Here is one Buckley comment:
"Conservatism aims to maintain in working order the loyalties of the community to perceived truths and also to those truths which in their judgment have earned universal recognition.
Now this leaves room, of course, for deposition, and there is deposition — the Civil War being the most monstrous account. But it also urges a kind of loyalty that breeds a devotion to those ideals sufficient to surmount the current crisis. When the Soviet Union challenged America and our set of loyalties, it did so at gunpoint. It became necessary at a certain point to show them our clenched fist and advise them that we were not going to deal lightly with our primal commitment to preserve those loyalties. That’s the most general definition of conservatism."
And another, with which I heartily agree:
Q: The prefix “neo” being placed in front of the word “conservative” has given conservatism quite a different spin. Many old-time or traditional conservatives are not too happy with the idea that the United States is trying to spread democracy around the world a la Woodrow Wilson, as is going on in Iraq. Is that something conservatives can be blamed for or is that something that is not conservative in nature?
A: I think it’s the latter. Conservatives can be blamed to the extent that they are thought of having acquiesced in that definition of their goal in a free society.
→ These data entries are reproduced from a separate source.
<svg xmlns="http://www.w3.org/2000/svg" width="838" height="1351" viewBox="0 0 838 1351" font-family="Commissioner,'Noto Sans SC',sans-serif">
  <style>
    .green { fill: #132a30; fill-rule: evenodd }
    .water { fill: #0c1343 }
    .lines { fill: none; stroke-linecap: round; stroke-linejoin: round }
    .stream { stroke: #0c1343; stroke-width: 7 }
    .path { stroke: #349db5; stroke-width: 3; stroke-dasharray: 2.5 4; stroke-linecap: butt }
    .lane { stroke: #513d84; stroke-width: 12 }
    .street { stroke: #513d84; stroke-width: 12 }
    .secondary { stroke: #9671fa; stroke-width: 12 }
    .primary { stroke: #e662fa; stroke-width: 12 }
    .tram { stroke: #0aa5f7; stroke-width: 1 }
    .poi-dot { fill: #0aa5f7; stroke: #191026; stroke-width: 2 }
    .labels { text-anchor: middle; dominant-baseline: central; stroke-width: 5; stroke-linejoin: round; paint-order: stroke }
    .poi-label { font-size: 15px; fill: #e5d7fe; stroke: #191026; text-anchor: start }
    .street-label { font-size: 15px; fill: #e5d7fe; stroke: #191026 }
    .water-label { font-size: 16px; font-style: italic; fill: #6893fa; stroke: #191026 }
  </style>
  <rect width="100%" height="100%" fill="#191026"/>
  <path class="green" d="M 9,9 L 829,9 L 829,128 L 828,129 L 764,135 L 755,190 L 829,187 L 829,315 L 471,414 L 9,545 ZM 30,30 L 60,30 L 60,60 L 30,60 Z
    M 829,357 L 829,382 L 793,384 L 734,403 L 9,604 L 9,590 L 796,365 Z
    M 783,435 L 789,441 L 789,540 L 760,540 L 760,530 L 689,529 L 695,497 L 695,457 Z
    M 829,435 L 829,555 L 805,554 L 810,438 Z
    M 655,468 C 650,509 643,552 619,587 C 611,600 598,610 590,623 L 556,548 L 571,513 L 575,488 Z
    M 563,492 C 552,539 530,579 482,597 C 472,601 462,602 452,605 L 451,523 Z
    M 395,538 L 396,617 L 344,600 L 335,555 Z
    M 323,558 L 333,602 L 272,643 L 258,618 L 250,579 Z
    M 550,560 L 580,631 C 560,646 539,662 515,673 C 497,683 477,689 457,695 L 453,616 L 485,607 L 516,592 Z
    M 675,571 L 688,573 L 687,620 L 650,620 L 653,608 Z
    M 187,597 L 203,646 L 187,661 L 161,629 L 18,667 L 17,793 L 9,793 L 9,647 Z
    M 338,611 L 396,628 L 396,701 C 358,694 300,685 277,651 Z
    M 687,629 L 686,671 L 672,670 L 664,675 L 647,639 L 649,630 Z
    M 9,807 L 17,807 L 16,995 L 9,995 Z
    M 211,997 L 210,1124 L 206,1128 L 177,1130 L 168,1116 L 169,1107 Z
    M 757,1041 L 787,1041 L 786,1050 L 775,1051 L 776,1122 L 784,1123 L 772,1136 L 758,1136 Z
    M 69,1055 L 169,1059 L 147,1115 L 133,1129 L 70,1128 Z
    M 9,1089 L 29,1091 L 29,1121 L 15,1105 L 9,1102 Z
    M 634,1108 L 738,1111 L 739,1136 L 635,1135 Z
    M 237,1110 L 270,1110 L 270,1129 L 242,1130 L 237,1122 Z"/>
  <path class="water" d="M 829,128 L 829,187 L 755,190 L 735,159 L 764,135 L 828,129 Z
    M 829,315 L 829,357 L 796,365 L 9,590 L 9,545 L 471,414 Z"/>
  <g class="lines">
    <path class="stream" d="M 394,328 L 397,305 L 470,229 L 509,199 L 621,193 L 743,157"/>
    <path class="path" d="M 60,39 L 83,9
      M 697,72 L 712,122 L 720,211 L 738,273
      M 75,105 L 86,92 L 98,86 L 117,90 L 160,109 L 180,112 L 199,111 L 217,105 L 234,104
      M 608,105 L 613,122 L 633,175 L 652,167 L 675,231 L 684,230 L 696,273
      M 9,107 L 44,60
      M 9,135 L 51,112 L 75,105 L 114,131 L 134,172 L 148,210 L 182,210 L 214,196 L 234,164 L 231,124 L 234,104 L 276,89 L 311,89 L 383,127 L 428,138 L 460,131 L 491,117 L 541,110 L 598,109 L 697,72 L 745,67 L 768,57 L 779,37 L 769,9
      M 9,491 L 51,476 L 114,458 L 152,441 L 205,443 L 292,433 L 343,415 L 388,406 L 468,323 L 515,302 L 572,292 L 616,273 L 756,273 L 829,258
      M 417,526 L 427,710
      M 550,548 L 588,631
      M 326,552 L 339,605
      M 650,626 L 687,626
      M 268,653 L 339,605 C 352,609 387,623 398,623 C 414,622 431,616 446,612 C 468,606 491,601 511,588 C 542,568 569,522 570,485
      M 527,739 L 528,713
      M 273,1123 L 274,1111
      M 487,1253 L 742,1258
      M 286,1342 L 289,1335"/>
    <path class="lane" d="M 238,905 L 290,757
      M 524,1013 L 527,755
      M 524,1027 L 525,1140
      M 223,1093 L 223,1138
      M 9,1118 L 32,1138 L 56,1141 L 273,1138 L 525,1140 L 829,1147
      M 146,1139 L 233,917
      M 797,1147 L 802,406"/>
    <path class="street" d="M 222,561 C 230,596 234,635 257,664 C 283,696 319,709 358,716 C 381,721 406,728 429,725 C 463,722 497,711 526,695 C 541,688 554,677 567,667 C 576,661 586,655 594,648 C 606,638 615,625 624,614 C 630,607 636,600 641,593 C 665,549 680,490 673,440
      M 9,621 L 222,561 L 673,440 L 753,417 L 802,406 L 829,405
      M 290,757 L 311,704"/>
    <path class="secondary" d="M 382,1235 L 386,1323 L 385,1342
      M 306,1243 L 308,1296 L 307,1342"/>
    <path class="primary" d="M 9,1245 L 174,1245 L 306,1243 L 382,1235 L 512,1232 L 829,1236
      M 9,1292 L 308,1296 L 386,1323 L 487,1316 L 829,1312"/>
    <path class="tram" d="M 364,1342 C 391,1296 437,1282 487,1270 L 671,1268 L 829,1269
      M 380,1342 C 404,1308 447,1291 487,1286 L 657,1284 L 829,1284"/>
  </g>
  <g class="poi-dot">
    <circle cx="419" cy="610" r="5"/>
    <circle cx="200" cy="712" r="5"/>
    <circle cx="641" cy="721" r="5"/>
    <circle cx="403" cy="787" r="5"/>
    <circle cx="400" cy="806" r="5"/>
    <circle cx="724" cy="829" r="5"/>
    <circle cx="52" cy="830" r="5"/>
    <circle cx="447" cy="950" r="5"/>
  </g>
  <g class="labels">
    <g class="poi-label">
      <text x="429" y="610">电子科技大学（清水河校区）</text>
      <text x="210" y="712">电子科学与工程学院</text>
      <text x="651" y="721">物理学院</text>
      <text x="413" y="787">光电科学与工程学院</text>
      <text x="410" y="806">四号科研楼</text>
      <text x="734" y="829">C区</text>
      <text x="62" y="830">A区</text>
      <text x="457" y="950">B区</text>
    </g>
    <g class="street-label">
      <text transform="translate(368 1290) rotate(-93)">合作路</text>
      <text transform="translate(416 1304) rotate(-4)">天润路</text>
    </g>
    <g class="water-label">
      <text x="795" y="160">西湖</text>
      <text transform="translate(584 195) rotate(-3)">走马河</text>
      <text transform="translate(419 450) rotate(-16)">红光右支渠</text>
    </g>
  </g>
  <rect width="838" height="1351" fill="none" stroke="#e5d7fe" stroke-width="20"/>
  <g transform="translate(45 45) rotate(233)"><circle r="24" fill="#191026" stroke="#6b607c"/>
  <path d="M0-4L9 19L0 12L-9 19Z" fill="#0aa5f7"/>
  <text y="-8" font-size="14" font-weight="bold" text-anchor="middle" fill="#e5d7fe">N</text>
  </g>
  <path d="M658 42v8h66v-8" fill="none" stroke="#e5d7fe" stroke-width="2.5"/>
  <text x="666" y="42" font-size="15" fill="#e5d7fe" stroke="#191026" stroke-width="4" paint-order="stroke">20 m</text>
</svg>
But it has been by no means unanimous in the belief that conservatism consists in that kind of evangelistic extreme.
There are people whom I enormously admire, as perhaps you do, who take a pretty Wilsonian view about the responsibility of states like ours vis-a-vis states that simply reject learning that we consider to be primary, that’s true.
But I don’t think that the existence of the neoconservative movement has the effect of vitiating legitimate conservatism — or even of putting such pressure on traditional conservatives as to feel that they are missing a great historical tide.
Some people that I very much respect, like (Weekly Standard editor) Bill Kristol, disagree with me on that, but there we are.